** GIVEN DATA follows **
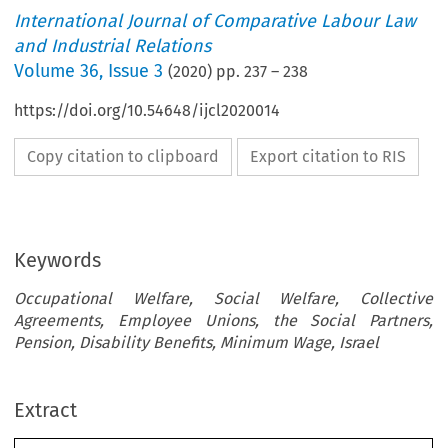
International Journal of Comparative Labour Law
and Industrial Relations
Volume
36
,
Issue 3
(
2020
) pp.
237
–
238
https://doi.org/10.54648/ijcl2020014
Copy citation to clipboard
Export citation to RIS
Keywords
Occupational Welfare, Social Welfare, Collective
Agreements, Employee Unions, the Social Partners,
Pension, Disability Benefits, Minimum Wage, Israel
Extract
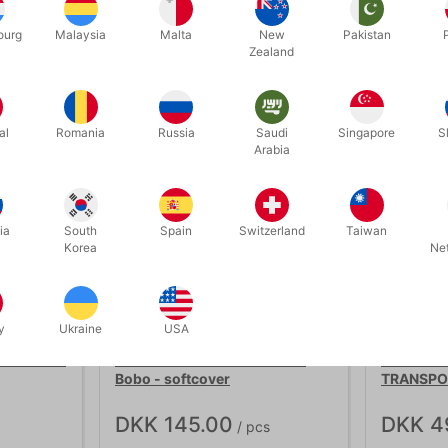
ourg
Malaysia
Malta
New
Pakistan
Related products
Zealand
al
Romania
Russia
Saudi
Singapore
S
Arabia
ia
South
Spain
Switzerland
Taiwan
Korea
Ne
OUT-OF-STOCK
y
Ukraine
USA
617B
4186
 af David
MODERN COIN MAGIC - J.B.
SILVER C
Bobo - softcover
TRANSPO
DKK 145.00
DKK 4
/ pcs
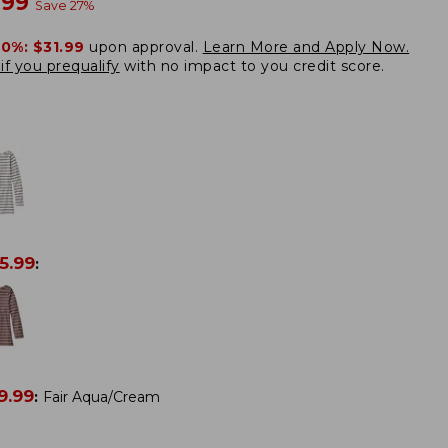
w
.99
Save
27
%
20%:
$31.99
upon approval.
Learn More and Apply Now.
if you prequalify
with no impact to you credit score.
5.99
:
9.99
:
Fair Aqua/Cream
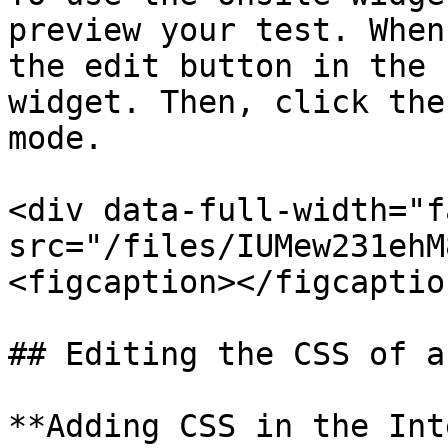
preview your test. When
the edit button in the 
widget. Then, click the
mode.

<div data-full-width="f
src="/files/IUMew231ehM
<figcaption></figcaptio
## Editing the CSS of a
**Adding CSS in the Int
** End of GIVEN DATA **
_EXERCISE OBJECTIVE:_
Can you quote the records word for word from their start up to and including the line with "Fair Aqua/Cream", leaving the pictures out of your answer?

_RESPONSE AREA:_
International Journal of Comparative Labour Law
and Industrial Relations
Volume
36
,
Issue 3
(
2020
) pp.
237
–
238
https://doi.org/10.54648/ijcl2020014
Copy citation to clipboard
Export citation to RIS
Keywords
Occupational Welfare, Social Welfare, Collective
Agreements, Employee Unions, the Social Partners,
Pension, Disability Benefits, Minimum Wage, Israel
Extract
ourg
Malaysia
Malta
New
Pakistan
Related products
Zealand
al
Romania
Russia
Saudi
Singapore
S
Arabia
ia
South
Spain
Switzerland
Taiwan
Korea
Ne
OUT-OF-STOCK
y
Ukraine
USA
617B
4186
 af David
MODERN COIN MAGIC - J.B.
SILVER C
Bobo - softcover
TRANSPO
DKK 145.00
DKK 4
/ pcs
w
.99
Save
27
%
20%:
$31.99
upon approval.
Learn More and Apply Now.
if you prequalify
with no impact to you credit score.
5.99
:
9.99
:
Fair Aqua/Cream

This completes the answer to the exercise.